» **Your task**: The records below must be copied in full; omit the images.

Document understanding data
>>

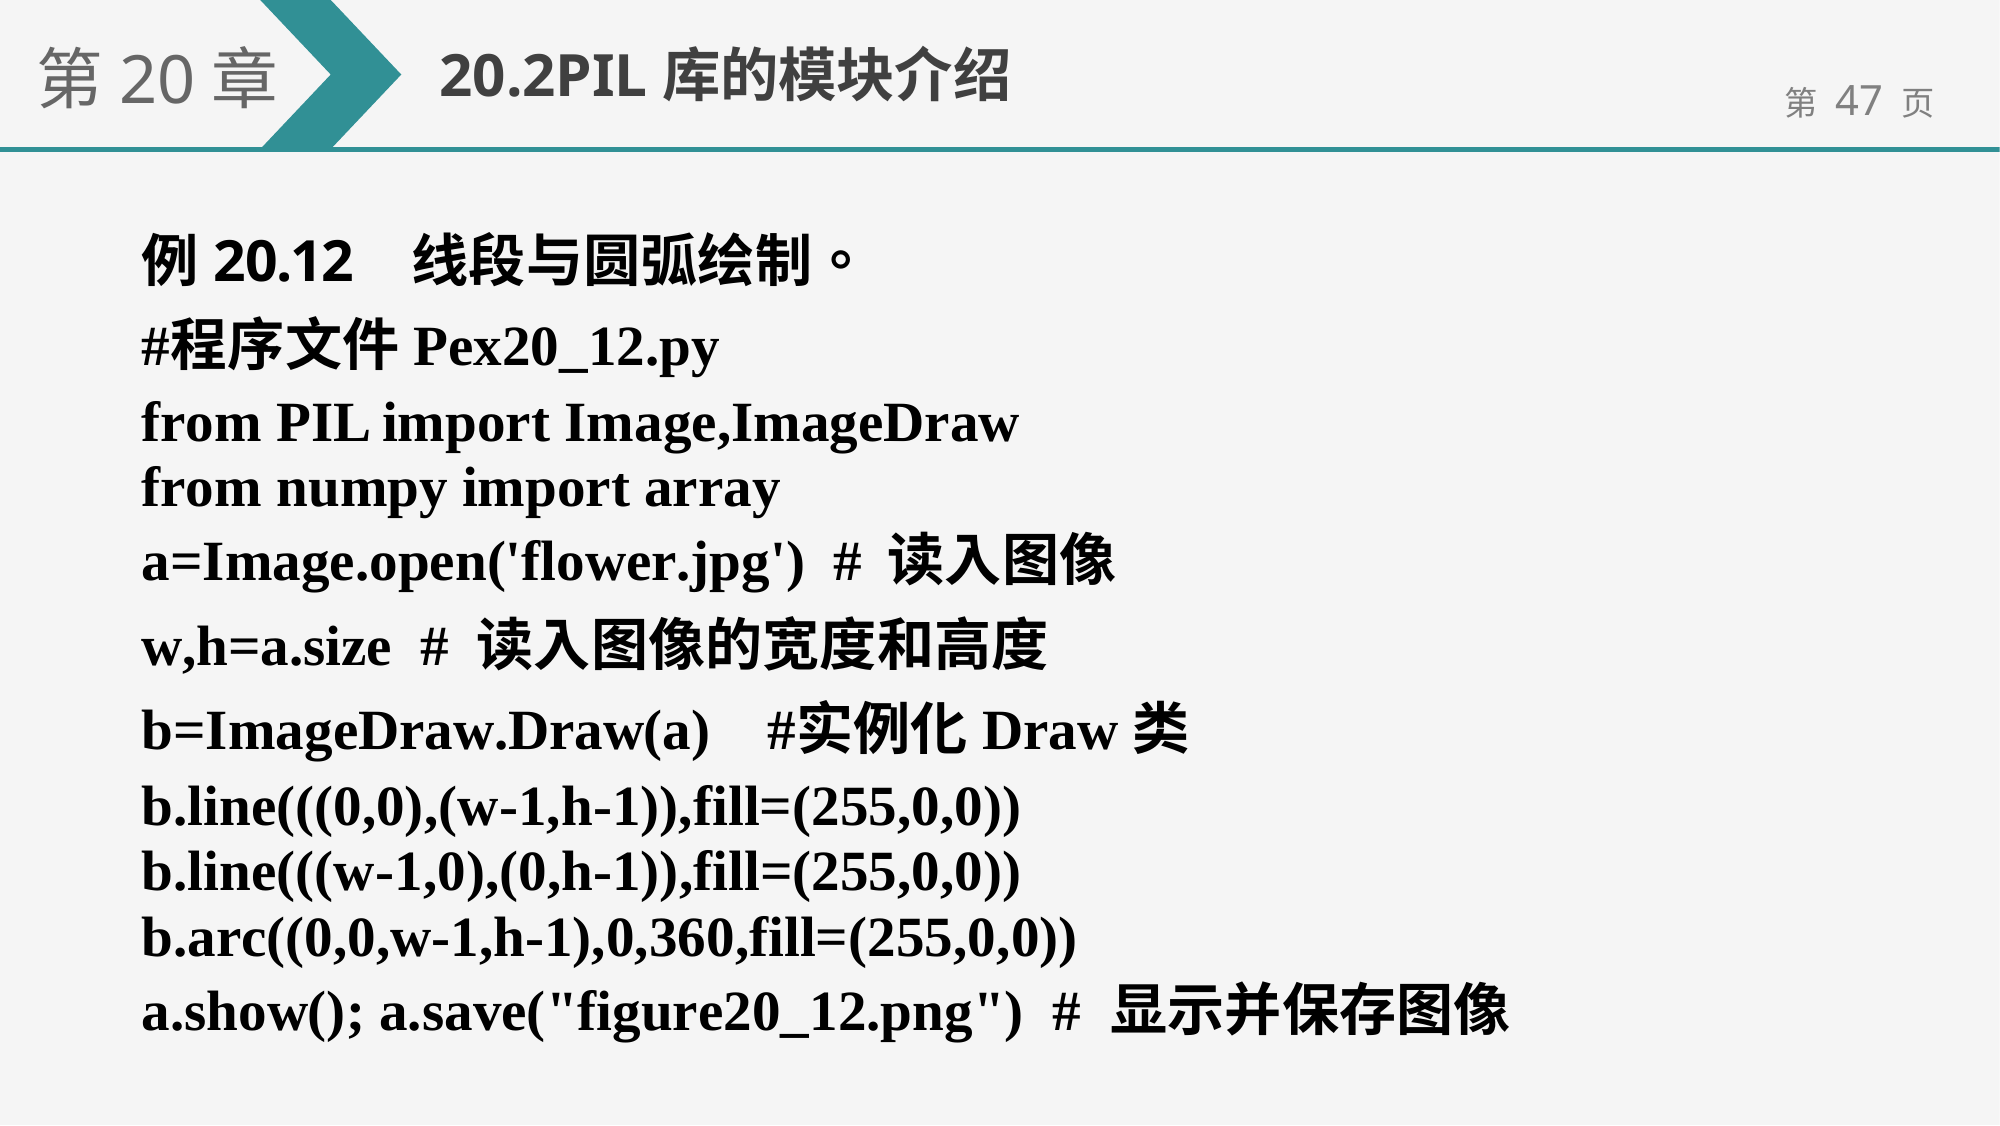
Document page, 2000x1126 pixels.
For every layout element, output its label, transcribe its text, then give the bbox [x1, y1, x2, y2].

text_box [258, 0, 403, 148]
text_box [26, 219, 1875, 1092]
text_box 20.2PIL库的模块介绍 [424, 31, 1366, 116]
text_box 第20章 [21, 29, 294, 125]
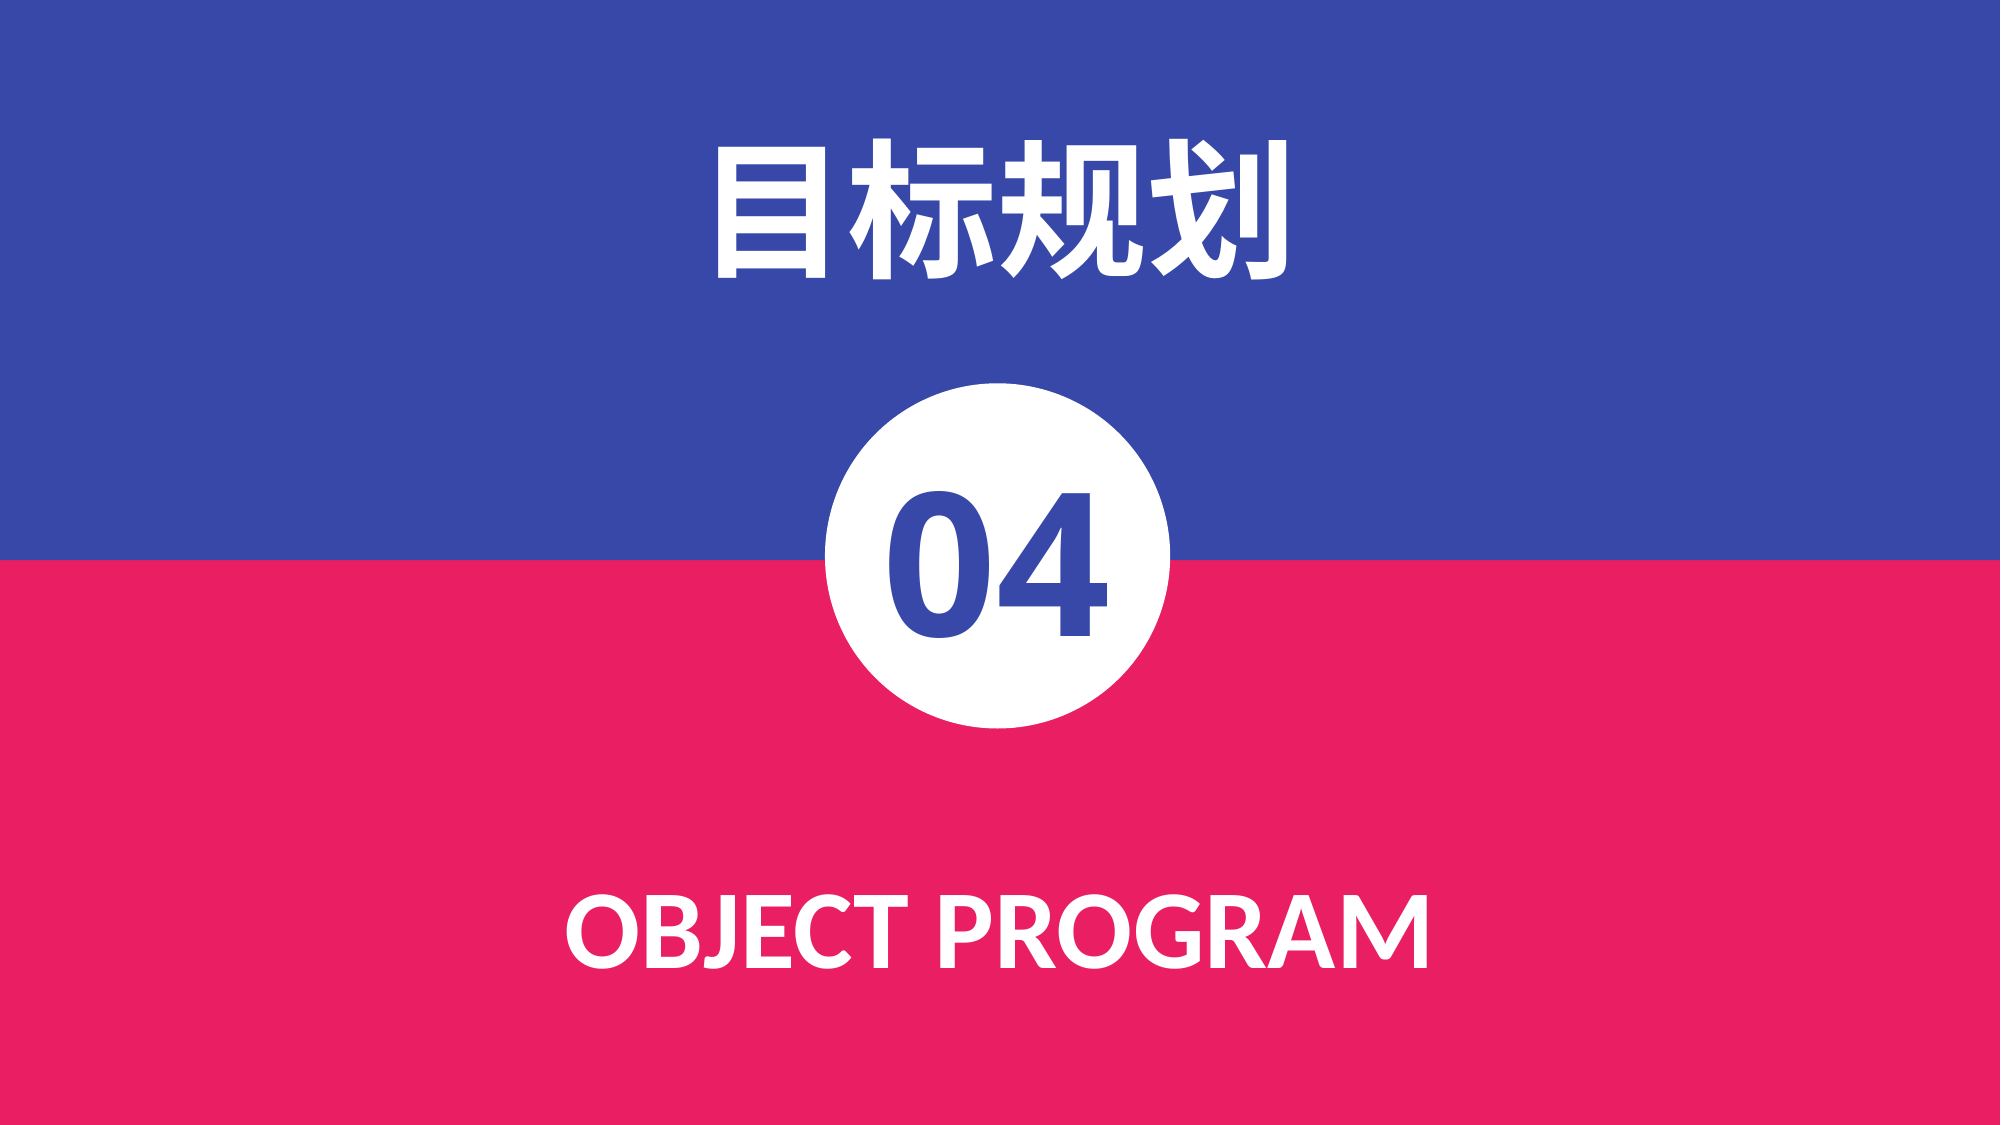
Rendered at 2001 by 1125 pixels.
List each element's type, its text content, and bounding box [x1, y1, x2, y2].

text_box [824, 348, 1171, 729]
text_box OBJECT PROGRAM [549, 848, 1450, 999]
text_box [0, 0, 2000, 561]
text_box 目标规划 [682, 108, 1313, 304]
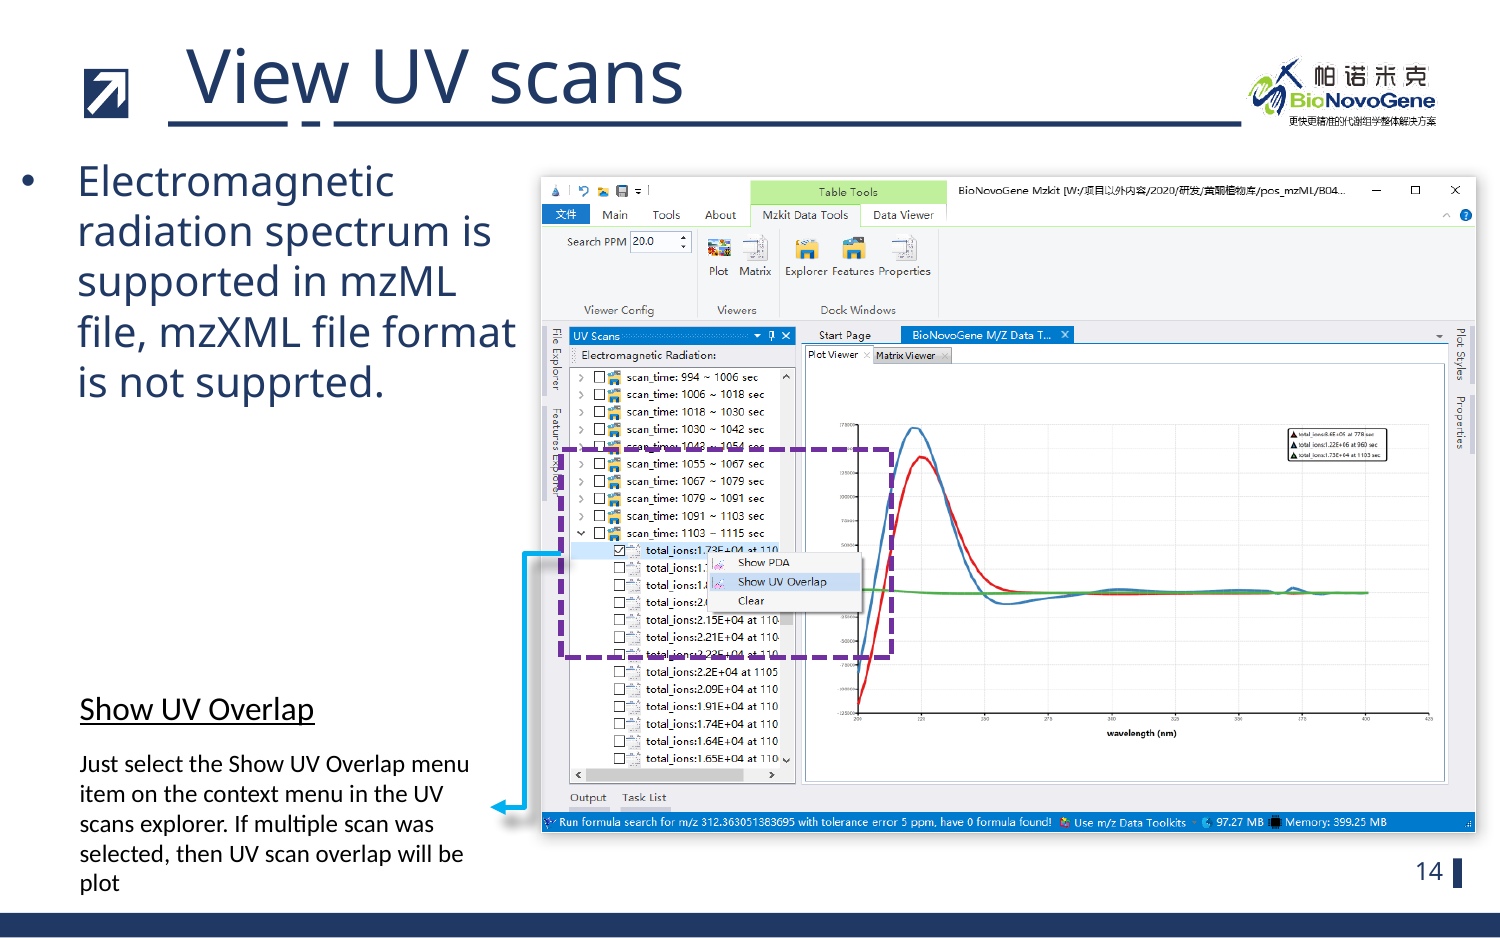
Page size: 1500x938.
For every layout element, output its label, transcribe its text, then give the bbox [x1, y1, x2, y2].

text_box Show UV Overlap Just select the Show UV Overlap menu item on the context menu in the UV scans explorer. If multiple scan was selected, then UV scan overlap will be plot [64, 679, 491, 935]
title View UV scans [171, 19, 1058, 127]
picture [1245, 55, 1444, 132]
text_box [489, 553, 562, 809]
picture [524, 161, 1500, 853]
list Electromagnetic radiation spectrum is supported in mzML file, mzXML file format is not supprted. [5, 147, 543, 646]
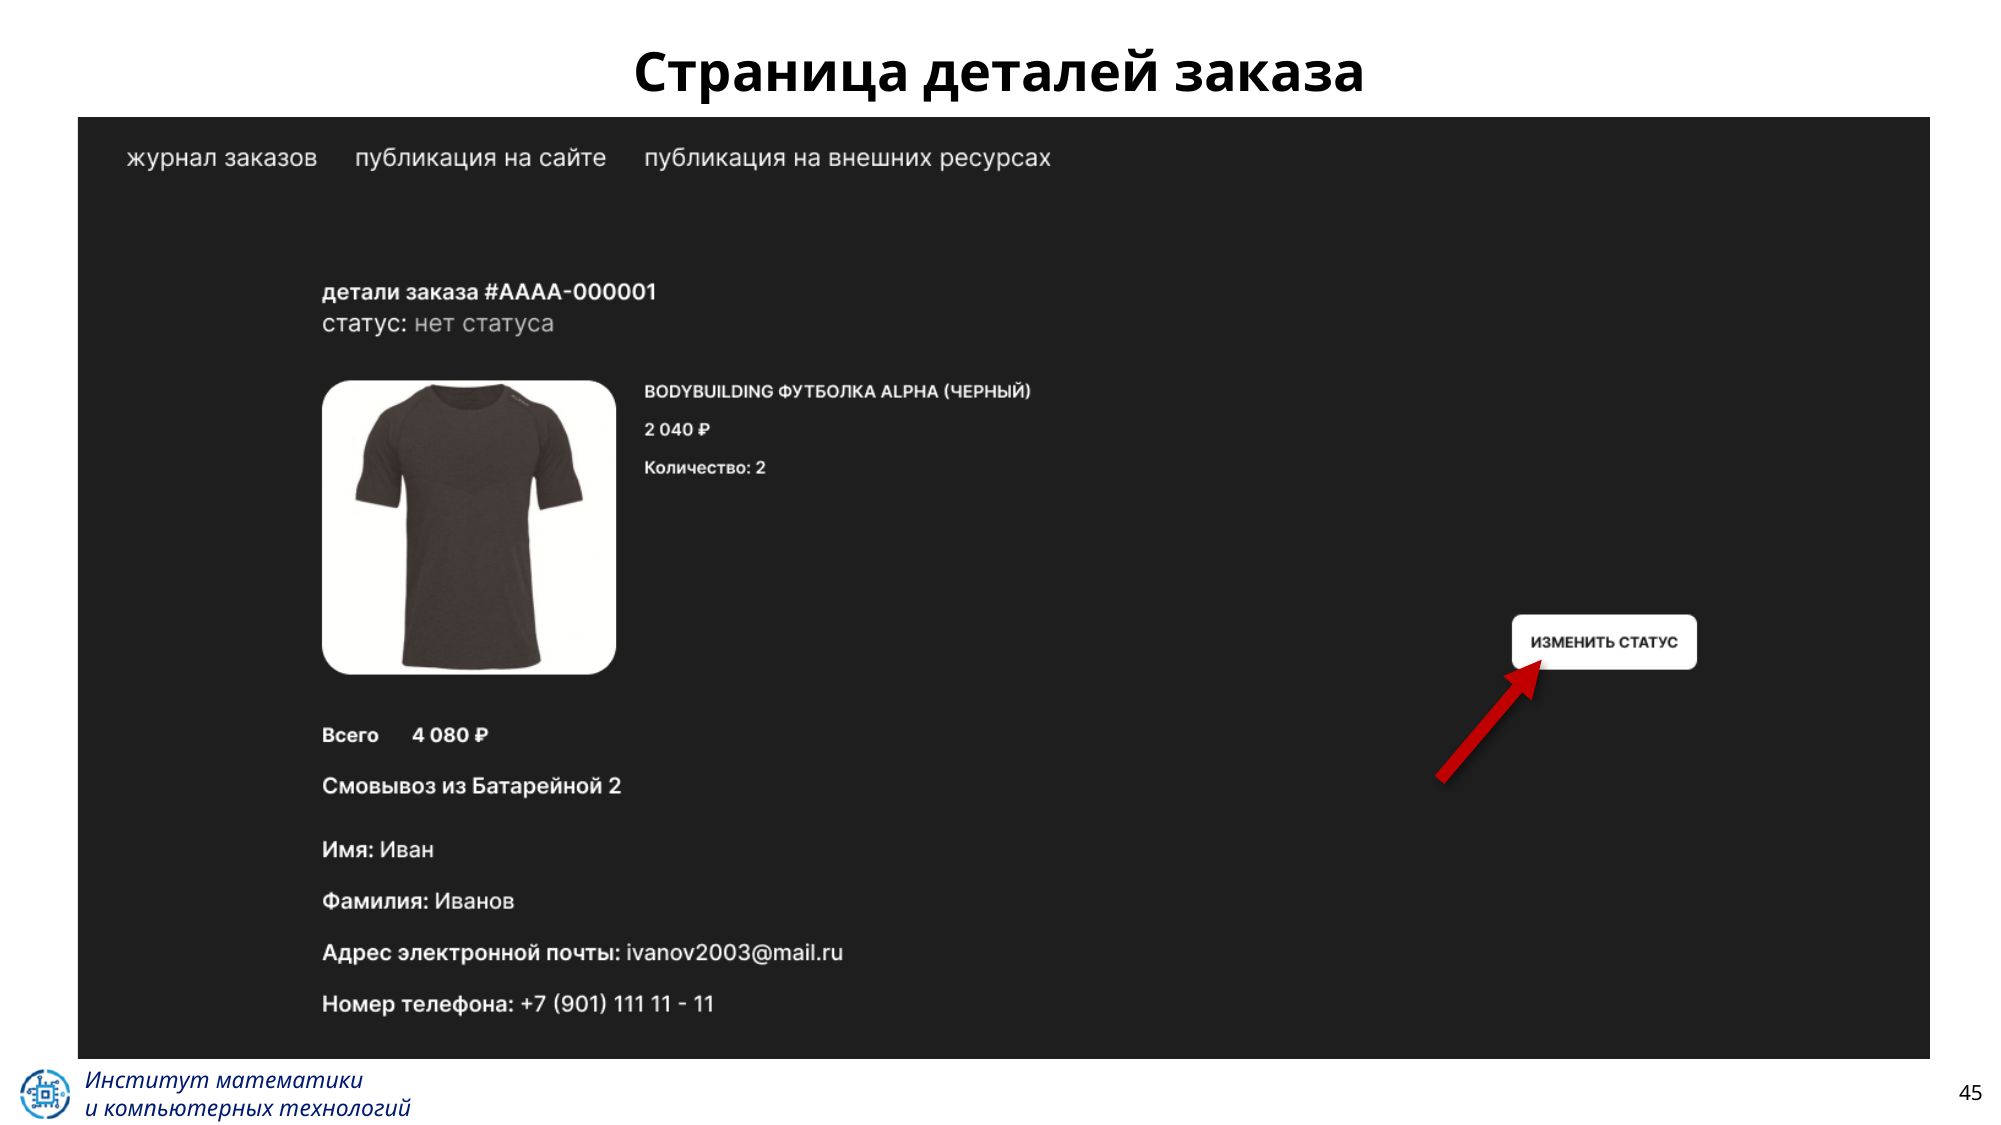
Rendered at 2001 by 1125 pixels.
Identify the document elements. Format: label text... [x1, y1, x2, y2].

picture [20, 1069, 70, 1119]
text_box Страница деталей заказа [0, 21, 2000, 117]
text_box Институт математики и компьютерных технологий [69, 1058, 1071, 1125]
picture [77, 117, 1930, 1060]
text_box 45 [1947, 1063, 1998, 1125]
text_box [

<<

» **Solution for this exercise**:
Document page, 2000x1126 pixels.
For every layout element, output its label, transcribe its text, then give the bbox [x1, y1, x2, y2].

text_box [258, 0, 403, 148]
text_box [26, 219, 1875, 1092]
text_box 20.2PIL库的模块介绍 [424, 31, 1366, 116]
text_box 第20章 [21, 29, 294, 125]
Rendered at 2001 by 1125 pixels.
List each element's type, its text content, and bounding box [x1, y1, x2, y2].

text_box [824, 348, 1171, 729]
text_box OBJECT PROGRAM [549, 848, 1450, 999]
text_box [0, 0, 2000, 561]
text_box 目标规划 [682, 108, 1313, 304]
Page size: 1500x938.
For every layout element, output its label, transcribe its text, then give the bbox [x1, y1, x2, y2].

text_box Show UV Overlap Just select the Show UV Overlap menu item on the context menu in the UV scans explorer. If multiple scan was selected, then UV scan overlap will be plot [64, 679, 491, 935]
title View UV scans [171, 19, 1058, 127]
picture [1245, 55, 1444, 132]
text_box [489, 553, 562, 809]
picture [524, 161, 1500, 853]
list Electromagnetic radiation spectrum is supported in mzML file, mzXML file format is not supprted. [5, 147, 543, 646]
Rendered at 2001 by 1125 pixels.
Identify the document elements. Format: label text... [x1, y1, x2, y2].

picture [20, 1069, 70, 1119]
text_box Страница деталей заказа [0, 21, 2000, 117]
text_box Институт математики и компьютерных технологий [69, 1058, 1071, 1125]
picture [77, 117, 1930, 1060]
text_box 45 [1947, 1063, 1998, 1125]
text_box [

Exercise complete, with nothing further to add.